In this episode of Hospitals In Focus, we head to the front lines of COVID-19 fight with Dr. James Phillips. He is battling this pandemic daily in his roles as an emergency medicine physician at the George Washington University Hospital in Washington, DC, and Assistant Professor of Emergency Medicine at the GW school of Medicine and Health Sciences. Chip talks with Dr. Phillips about how coronavirus is effecting the ER of a major city; how he, his colleagues, and the hospital are preparing for a surge of patients; plus — what you can do to stay healthy.

Chip Kahn (00:11):
Hello and welcome to Hospitals in Focus. I’m your host Chip Kahn. Today we’re going to take you to the front lines of the COVID-19 battlefield with one of the emergency room physicians from the George Washington University Hospital here in Washington DC. He will describe what it’s like to be in an ER in a major city in the middle of the coronavirus pandemic. Our guest, Dr. James Phillips is also an Assistant Professor of Emergency Medicine at the GW School of Medicine and Health Sciences. You may recognize his voice because you’ve likely heard or seen him on CNN where he is a contributor on their COVID coverage. We are honored that he is joining us. Dr. Phillips, thanks so much for being here today.

Dr.
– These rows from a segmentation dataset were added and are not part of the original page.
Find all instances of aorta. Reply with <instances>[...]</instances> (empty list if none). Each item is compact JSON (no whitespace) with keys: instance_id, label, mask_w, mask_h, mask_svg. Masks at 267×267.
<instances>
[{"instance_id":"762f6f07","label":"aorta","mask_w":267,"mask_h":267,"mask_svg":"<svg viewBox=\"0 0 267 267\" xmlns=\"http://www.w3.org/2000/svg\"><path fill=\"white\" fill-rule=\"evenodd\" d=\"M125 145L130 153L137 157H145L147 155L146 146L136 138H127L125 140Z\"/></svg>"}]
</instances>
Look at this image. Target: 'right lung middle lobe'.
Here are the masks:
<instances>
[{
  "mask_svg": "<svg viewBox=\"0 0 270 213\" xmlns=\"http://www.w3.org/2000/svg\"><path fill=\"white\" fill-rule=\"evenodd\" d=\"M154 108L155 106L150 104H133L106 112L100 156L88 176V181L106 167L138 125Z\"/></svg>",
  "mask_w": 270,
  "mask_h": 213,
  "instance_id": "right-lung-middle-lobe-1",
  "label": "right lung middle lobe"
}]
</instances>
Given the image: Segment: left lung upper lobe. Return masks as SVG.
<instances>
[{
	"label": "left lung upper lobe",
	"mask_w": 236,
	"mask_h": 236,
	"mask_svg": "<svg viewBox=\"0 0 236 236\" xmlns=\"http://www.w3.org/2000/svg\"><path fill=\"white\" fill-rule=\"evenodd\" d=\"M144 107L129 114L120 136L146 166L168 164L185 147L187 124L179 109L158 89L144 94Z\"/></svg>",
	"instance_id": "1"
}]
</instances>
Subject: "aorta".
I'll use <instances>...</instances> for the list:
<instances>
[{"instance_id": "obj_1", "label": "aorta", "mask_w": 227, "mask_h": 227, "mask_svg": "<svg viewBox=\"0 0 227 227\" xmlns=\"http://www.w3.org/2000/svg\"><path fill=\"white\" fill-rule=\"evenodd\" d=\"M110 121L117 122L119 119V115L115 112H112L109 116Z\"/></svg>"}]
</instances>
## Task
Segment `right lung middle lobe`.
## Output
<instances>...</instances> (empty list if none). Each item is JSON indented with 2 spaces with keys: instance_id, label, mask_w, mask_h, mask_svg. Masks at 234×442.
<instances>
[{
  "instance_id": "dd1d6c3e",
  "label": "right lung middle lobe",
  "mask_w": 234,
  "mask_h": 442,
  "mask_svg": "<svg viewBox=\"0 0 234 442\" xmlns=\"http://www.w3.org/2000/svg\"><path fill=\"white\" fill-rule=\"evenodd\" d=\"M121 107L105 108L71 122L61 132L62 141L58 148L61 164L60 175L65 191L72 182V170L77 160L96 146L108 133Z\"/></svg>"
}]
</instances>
James Phillips (00:59):
Thanks a lot for having me. I appreciate the opportunity.

Chip Kahn (01:02):
There’s so many ways we could start this interview. You’re in the front lines of an unprecedented human event, human tragedy, and you see it on the ground in a very personal way. What does your average day at GW look like now?

Dr. James Phillips (01:19):
It’s interesting what’s happening across the country because I think that there’s a general belief that everywhere in the country right now is New York City. And it’s actually not the case. My heart goes out to New York City, New Jersey and some of the other cities like Chicago and New Orleans and even Detroit, where they’re starting to see an enormous number of cases right now. For most of the country, it’s actually probably a little bit slower than usual, including in Washington DC, because we are still waiting for our upslope on that curve.

At GW, where I primarily work, and also at Walter Reed National Memorial Medical Center where I also work in Bethesda, Maryland, we’re actually seeing a slight decrease in our total number of patients that we’re seeing every day. And the reason for that is because people are listening to the message and they’re staying home unless it’s absolutely necessary for them to come out.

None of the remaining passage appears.